The Union government is unlikely to roll out direct benefit transfer scheme for fertiliser subsidies this fiscal due to reluctance shown by states.
Sources told FE the idea of direct cash transfer was objected to, as under that model, the farmers would have to pay a substantial amount upfront for buying fertilisers prior to the actual subsidy amount being transferred to their bank accounts.
The farmers’ inability to pay for the soil nutrients at market rates upfront before subsidies are transferred to beneficiaries’ bank accounts is the main factor behind the state governments’ hesitation in approving the policy.
“Subsidy component of the fertiliser sold is quite high while the farmers’ ability to buy fertilisers at actual market rate is limited,” an official said. Out of 140 million farmers in the country, around 78% have small holding of less than two hectare.
Under the proposed pilot project for a modified scheme for direct benefits transfer to farmers where sale of subsidised fertilisers to farmers was to be capped, taking into consideration their land holdings, has not made much progress.
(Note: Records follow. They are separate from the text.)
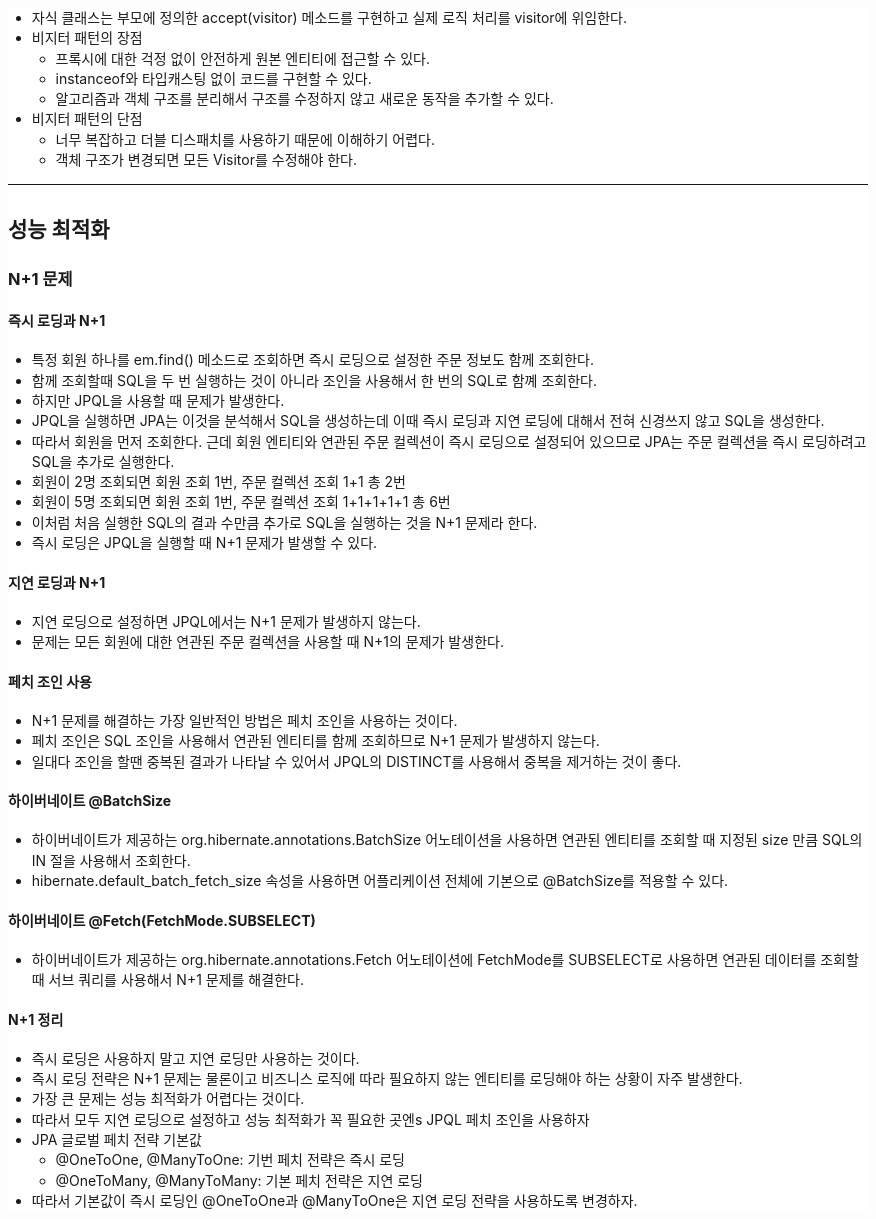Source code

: - 자식 클래스는 부모에 정의한 accept(visitor) 메소드를 구현하고 실제 로직 처리를 visitor에 위임한다.
- 비지터 패턴의 장점
  - 프록시에 대한 걱정 없이 안전하게 원본 엔티티에 접근할 수 있다.
  - instanceof와 타입캐스팅 없이 코드를 구현할 수 있다.
  - 알고리즘과 객체 구조를 분리해서 구조를 수정하지 않고 새로운 동작을 추가할 수 있다.
- 비지터 패턴의 단점
  - 너무 복잡하고 더블 디스패치를 사용하기 때문에 이해하기 어렵다.
  - 객체 구조가 변경되면 모든 Visitor를 수정해야 한다.

-------------------------

## 성능 최적화

### N+1 문제

#### 즉시 로딩과 N+1

- 특정 회원 하나를 em.find() 메소드로 조회하면 즉시 로딩으로 설정한 주문 정보도 함께 조회한다.
- 함께 조회할때 SQL을 두 번 실행하는 것이 아니라 조인을 사용해서 한 번의 SQL로 함꼐 조회한다.
- 하지만 JPQL을 사용할 때 문제가 발생한다.
- JPQL을 실행하면 JPA는 이것을 분석해서 SQL을 생성하는데 이때 즉시 로딩과 지연 로딩에 대해서 전혀 신경쓰지 않고 SQL을 생성한다.
- 따라서 회원을 먼저 조회한다. 근데 회원 엔티티와 연관된 주문 컬렉션이 즉시 로딩으로 설정되어 있으므로 JPA는 주문 컬렉션을 즉시 로딩하려고
SQL을 추가로 실행한다.
- 회원이 2명 조회되면 회원 조회 1번, 주문 컬렉션 조회 1+1 총 2번
- 회원이 5명 조회되면 회원 조회 1번, 주문 컬렉션 조회 1+1+1+1+1 총 6번
- 이처럼 처음 실행한 SQL의 결과 수만큼 추가로 SQL을 실행하는 것을 N+1 문제라 한다.
- 즉시 로딩은 JPQL을 실행할 때 N+1 문제가 발생할 수 있다.

#### 지연 로딩과 N+1

- 지연 로딩으로 설정하면 JPQL에서는 N+1 문제가 발생하지 않는다.
- 문제는 모든 회원에 대한 연관된 주문 컬렉션을 사용할 때 N+1의 문제가 발생한다.

#### 페치 조인 사용

- N+1 문제를 해결하는 가장 일반적인 방법은 페치 조인을 사용하는 것이다.
- 페치 조인은 SQL 조인을 사용해서 연관된 엔티티를 함께 조회하므로 N+1 문제가 발생하지 않는다.
- 일대다 조인을 할땐 중복된 결과가 나타날 수 있어서 JPQL의 DISTINCT를 사용해서 중복을 제거하는 것이 좋다.

#### 하이버네이트 @BatchSize

- 하이버네이트가 제공하는 org.hibernate.annotations.BatchSize 어노테이션을 사용하면 연관된 엔티티를 조회할 때 지정된 size 만큼 SQL의
IN 절을 사용해서 조회한다.
- hibernate.default_batch_fetch_size 속성을 사용하면 어플리케이션 전체에 기본으로 @BatchSize를 적용할 수 있다.

#### 하이버네이트 @Fetch(FetchMode.SUBSELECT)

- 하이버네이트가 제공하는 org.hibernate.annotations.Fetch 어노테이션에 FetchMode를 SUBSELECT로 사용하면 연관된 데이터를 조회할 때
서브 쿼리를 사용해서 N+1 문제를 해결한다.

#### N+1 정리

- 즉시 로딩은 사용하지 말고 지연 로딩만 사용하는 것이다.
- 즉시 로딩 전략은 N+1 문제는 물론이고 비즈니스 로직에 따라 필요하지 않는 엔티티를 로딩해야 하는 상황이 자주 발생한다.
- 가장 큰 문제는 성능 최적화가 어렵다는 것이다.
- 따라서 모두 지연 로딩으로 설정하고 성능 최적화가 꼭 필요한 곳엔s JPQL 페치 조인을 사용하자
- JPA 글로벌 페치 전략 기본값
  - @OneToOne, @ManyToOne: 기번 페치 전략은 즉시 로딩
  - @OneToMany, @ManyToMany: 기본 페치 전략은 지연 로딩
- 따라서 기본값이 즉시 로딩인 @OneToOne과 @ManyToOne은 지연 로딩 전략을 사용하도록 변경하자.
In case of urea, farmers pay a fixed price of Rs 266 per bag (45 kg) against the cost of production of around Rs 2,550 per bag. The balance is provided by the government as a subsidy to fertiliser units.
The retail prices of phosphatic and potassic (P&K) fertiliser, including Di-ammonium Phosphate (DAP) were ‘decontrolled’ in 2020 with the introduction of a ‘fixed-subsidy’ regime as part of Nutrient Based Subsidy mechanism announced by the government twice in a year.
Currently, sale of all subsidised fertilisers to farmers or buyers is made through 0.26 million point of sale (PoS) devices installed at outlets since March 2018. Beneficiaries are identified through Aadhaar number, Kisan Credit Card and other documents.
The government releases subsidies on various fertilisers to the companies on the basis of actual sales made by the retailers to the farmers.
The expenses on account of fertiliser subsidy touched the record level of Rs 2.52 trillion in FY23.
IT was the third year in a row that the annual Budget spending on fertiliser was above Rs 1-trillion mark, against a lower range of Rs 70,000– 80,000 crore in the past few years.
The government has budgeted Rs 1.79 trillion as fertiliser for the current fiscal.
In terms of volume, imports account for a third of domestic soil nutrients consumption of around 65 million tonne annually.